Count how many lines in the entries below hold the string "buttons", and respond with that number only.

• **Extracted records**:
----
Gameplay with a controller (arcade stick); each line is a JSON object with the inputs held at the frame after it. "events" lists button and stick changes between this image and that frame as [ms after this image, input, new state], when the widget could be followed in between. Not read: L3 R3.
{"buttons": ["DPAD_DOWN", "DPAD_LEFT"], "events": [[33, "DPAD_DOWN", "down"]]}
----
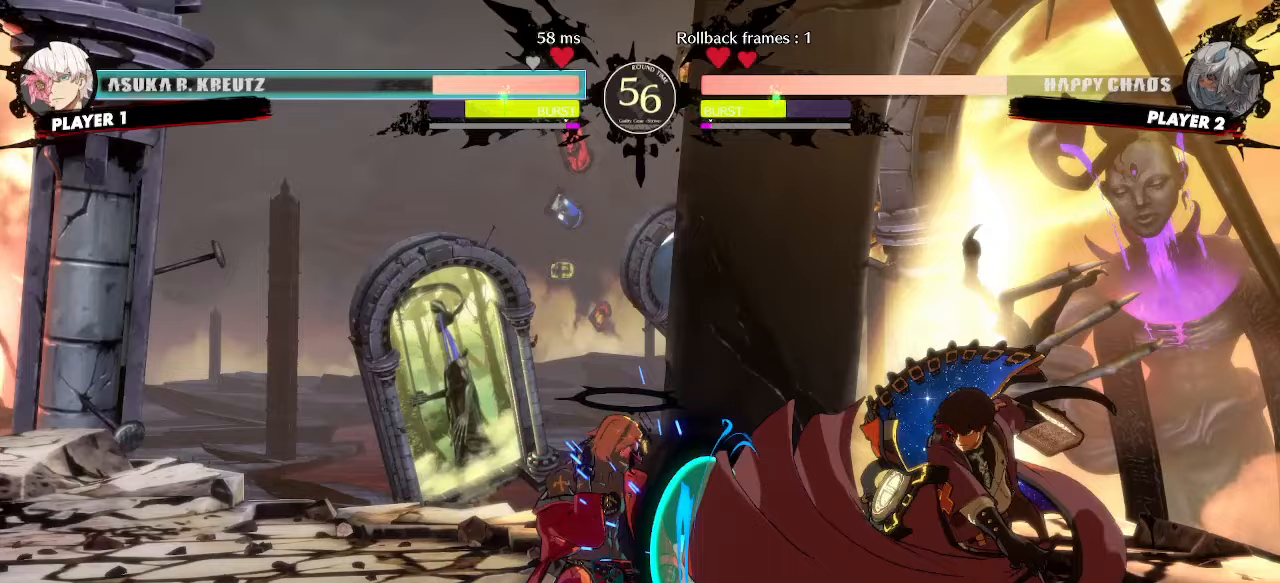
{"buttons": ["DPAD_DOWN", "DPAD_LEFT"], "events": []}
----
• **Solved exercise**: 2